If that happens, people everywhere else in Nunavut will feel its indirect effects. After decentralization is finished, Nunavut’s capital city will still host the largest number of government employees, especially those key headquarters people who plan and direct government services for the entire territory. Even now, we have clear evidence before us showing that Iqaluit’s planning-related housing shortage is hurting the Nunavut government’s ability to recruit the people it needs to do its work.

But it’s not just one crisis that Iqaluit faces right now — it’s many crises looming at once. Here’s a short summary of them:

• Water treatment, the service that protects you from getting sick when you drink straight from the tap, will soon be inadequate. The city is already planning to spend money that it may or may not have this fall to increase its water treatment capacity.

• The water reservoir, without more expansion, will reach its maximum storage capacity in five years.

• Aging sewer pipes — some sections of Iqaluit’s sewer pipe system are already leaking, while are others are too small to handle the expected sewage flow in years to come.

• Inadequate sewage treatment —the city’s three-year-old, $7-million sewage plant still isn’t operating, while at the same time the city is now facing a serious set of Fisheries Act charges laid in connection with sewage spills from its ancient sewage lagoon.

• A desperate shortage of lots, especially lots suitable for badly needed multi-unit apartment buildings. At this moment there are none. That’s why the Nunavut government can’t offer staff housing for most of the Iqaluit-based jobs it advertises these days. As a result, many jobs go unfilled, and the quality of government suffers.

• An out-dated general plan and zoning bylaw. With public consultation meetings set later this month, the city has begun the laborious process of creating a new one. But reaching consensus among Iqaluit’s cantankerous residents won’t be easy, and implementing it will cost a lot of money — new subdivisions will require the up-front spending of millions on roads and utilidor lines.

• A dilapidated network of unpaved dirt roads, responsible for lung-destroying clouds of dust and vehicle-destroying potholes.

• No sidewalks — in some areas, such as the Highway to Hell in front of the post office, taking a walk can be a life-threatening experience.

• Garbage disposal — the overflowing causeway dump is on its way to being replaced, and the city is making some headway in recycling, but as Iqaluit’s population increases, the mounds of trash that need to be collected, dumped and burned will multiply.

Unless the City of Iqaluit can find the tens of millions of dollars needed over the next five years to fix all these things, Nunavut’s capital will become unlivable, a Third World barrio festering within the bosom of a wealthy G8 nation.

City officials are entirely aware of the urgent infrastructure and planning issues facing Iqaluit, because of information contained in a set of recent consultants’ studies, and because of the common-sense observations that we’re all able to make.

They’ve already estimated what it will all cost, and have put those numbers into their financial projections for the next five years. In 2003, they’re projecting capital expenditures of $19.4 million, with the spending of $20 million in 2004, and $10.8 million in 2005.

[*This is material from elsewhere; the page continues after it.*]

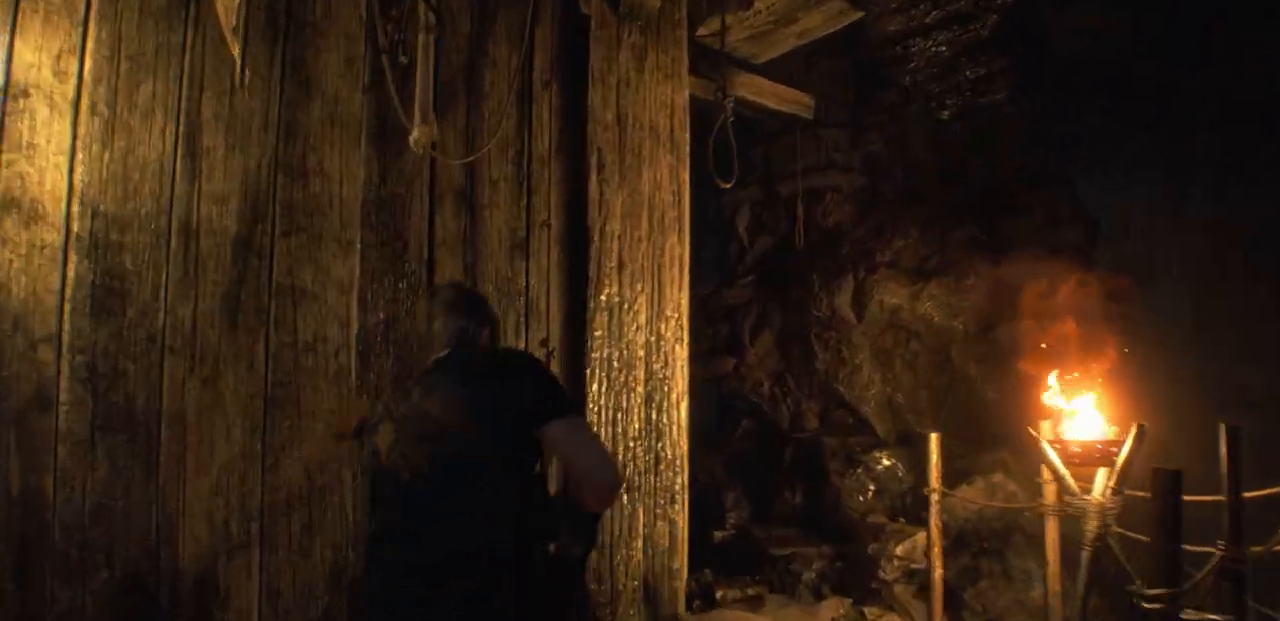
{"buttons": [], "left_stick": "right", "right_stick": "center", "events": [[100, "right_stick", "left"], [217, "left_stick", "right"], [433, "right_stick", "center"]]}
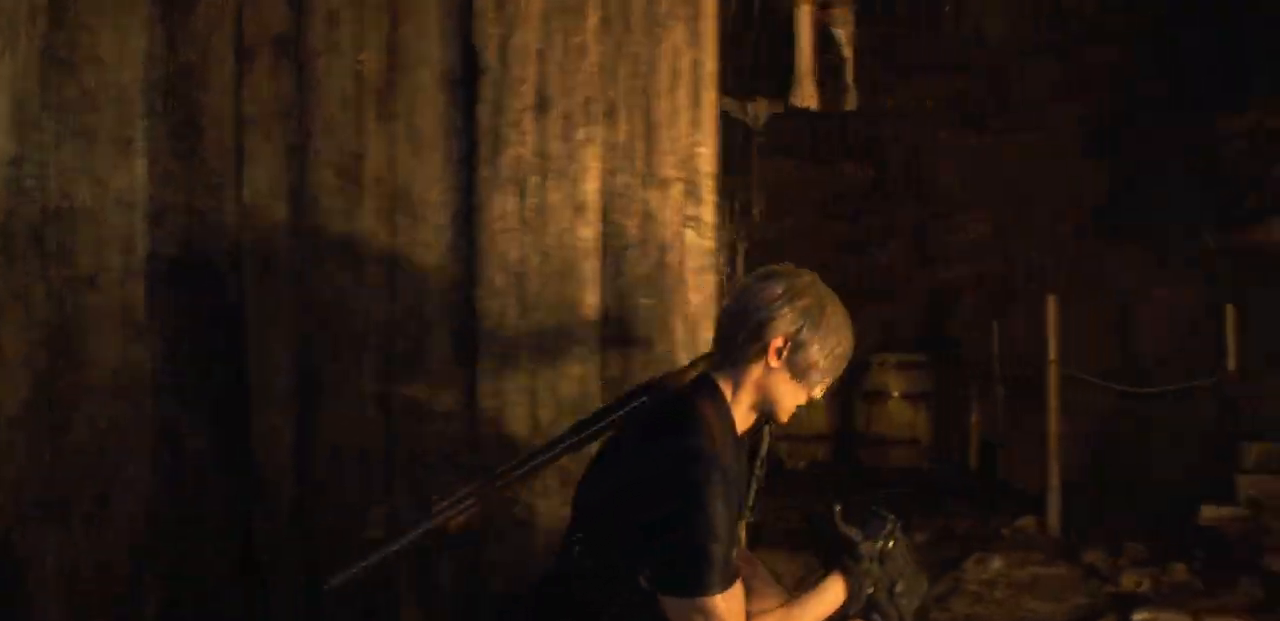
{"buttons": [], "left_stick": "up", "right_stick": "center", "events": [[100, "left_stick", "up"], [100, "right_stick", "left"], [267, "right_stick", "center"]]}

Compared with capital spending of $7.2 million projected in the city’s revised budget passed this week, that’s a quantum leap. But even at this late date, it’s unclear how the City of Iqaluit will get that money.

Ideally, the government of Nunavut should abandon the application of narrow per-capita municipal funding formulas for Iqaluit, and fund its capital city on the basis of need.

But politically, that’s not likely to happen. Big, bad, multicultural Iqaluit is resented by MLAs who represent people in most other Nunavut communities, and they believe, inaccurately, that Iqaluit already gets more than it deserves.

So the city’s only option is to borrow heavily, on an unprecedented scale. To do that, the city will need support and co-operation from the department of community government and from the department of finance, especially in the form of guarantees to secure debentures and long-term loans.

The city will likely hold a type of municipal plebiscite this fall to seek approval for its long-term borrowing plans. That means city officials must first convince Iqaluit residents that their municipal government now possesses the financial competence needed to handle big long-term debt-loads. After that, the Nunavut government must be there to back up those loans, and provide some oversight on behalf of the public.

Will the Nunavut government help its capital city in its time of need? We’ll see.